● Aufgaben und Übungen
- A) Wer stellt laut dem Text zu den AILA-Beiträgen des Mercator-Instituts erste Ergebnisse der Überblicksstudie zum sprachsensiblen Unterricht vor?
- B) Erläutere anhand des Textes zu den AILA-Beiträgen des Mercator-Instituts, wozu die in der Präsentation vorgestellte Such- und Bewertungsstrategie dient.
- C) Gib aus dem Text zu den AILA-Beiträgen des Mercator-Instituts den Abschnitt von „Der Beitrag findet“ bis „statt (16.08.2021, 8-19 Uhr, zum Programm).“ wortgetreu wieder.

● Untersuchter Text
——
Forschende des Mercator-Instituts präsentieren Arbeitsergebnisse auf der AILA

Wie effektiv sind didaktisch-methodische Ansätze des sprachsensiblen Unterrichts für mehrsprachig aufwachsende Kinder? Wie können mehrsprachige Ressourcen in Vorbereitungsklassen für neu zugewanderte Schülerinnen und Schüler als Lern- und Lehrressource genutzt werden? Antworten auf diese und weitere Fragen sowie Ergebnisse aus einem systematischen Review und weiteren Forschungsprojekten präsentieren Wissenschaftlerinnen und Wissenschaftler des Mercator-Instituts für Sprachförderung und Deutsch als Zweitsprache auf dem AILA World Congress im August.

Unter dem Titel Do educational models for immigrated children work? – A systematic review on content and language learning approaches stellen Dr. Martha Höfler und Dr. Till Woerfel erste Ergebnisse ihrer groß angelegten Überblicksstudie zur Wirksamkeit didaktisch-methodischer Ansätze des sprachsensiblen Unterrichts in der Primar- und Sekundarstufe vor. In ihrer Präsentation geben sie unter anderem einen Einblick in die Such- und Bewertungsstrategie, zur Identifizierung und Auswertung von international vorliegenden Wirkungsstudien zu sprachsensiblen Ansätzen. Erste Ergebnisse zeigen, dass es zwar effektive Ansätze für mehrsprachig aufwachsende Kinder gibt, dass aber nur wenige der vorhandenen Untersuchungen konkrete Aussagen zur Gruppe der neu zugewanderten Schülerinnen und Schüler liefern. 

Der Beitrag findet im Rahmen des Symposiums S066 International perspectives on educational models for newly immigrated (refugee) children, adolescents, and young adults: Options, challenges & best practices, statt (16.08.2021, 8-19 Uhr, zum Programm).
——
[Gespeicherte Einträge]
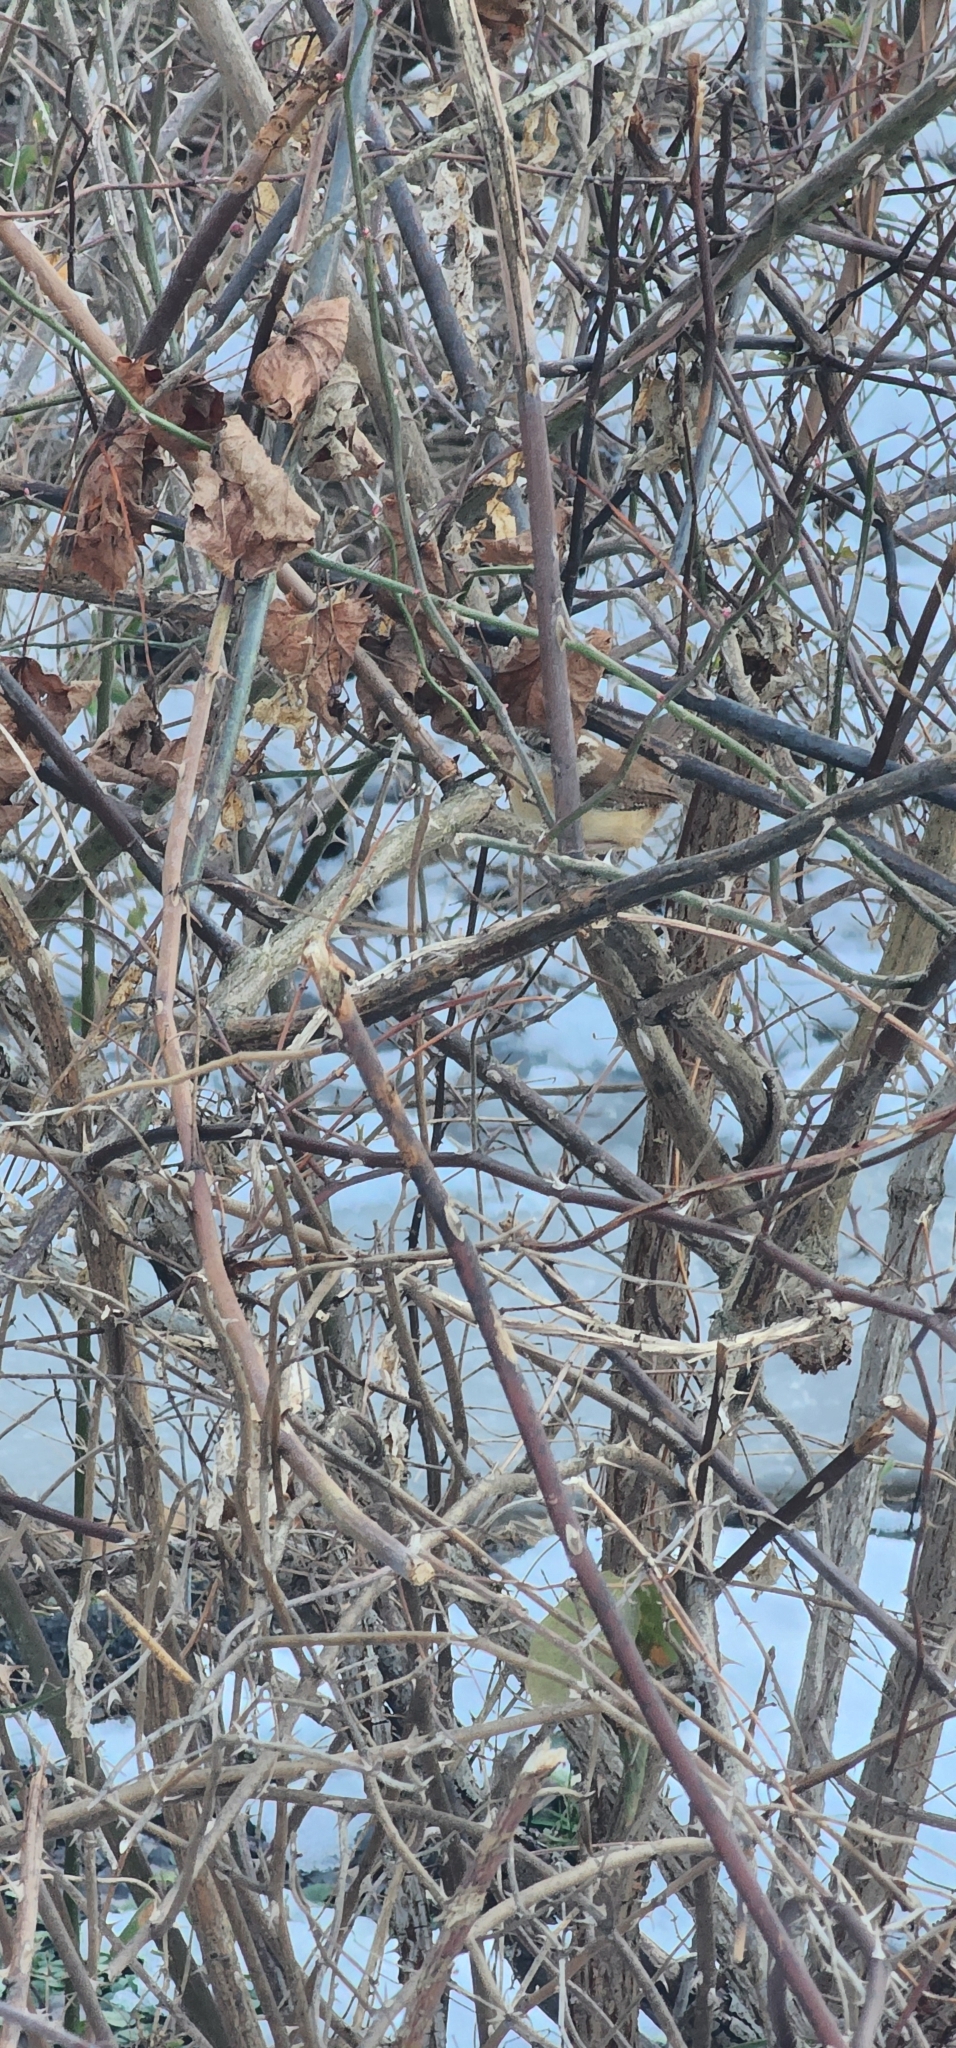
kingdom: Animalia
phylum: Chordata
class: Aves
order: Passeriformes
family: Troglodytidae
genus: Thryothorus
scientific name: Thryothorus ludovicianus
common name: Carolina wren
——
● Lösungen
- A) Dr. Martha Höfler und Dr. Till Woerfel.

- B) Die Such- und Bewertungsstrategie dient dazu, international vorliegende Wirkungsstudien zu sprachsensiblen Ansätzen zu identifizieren und auszuwerten.

- C)
Der Beitrag findet im Rahmen des Symposiums S066 International perspectives on educational models for newly immigrated (refugee) children, adolescents, and young adults: Options, challenges & best practices, statt (16.08.2021, 8-19 Uhr, zum Programm).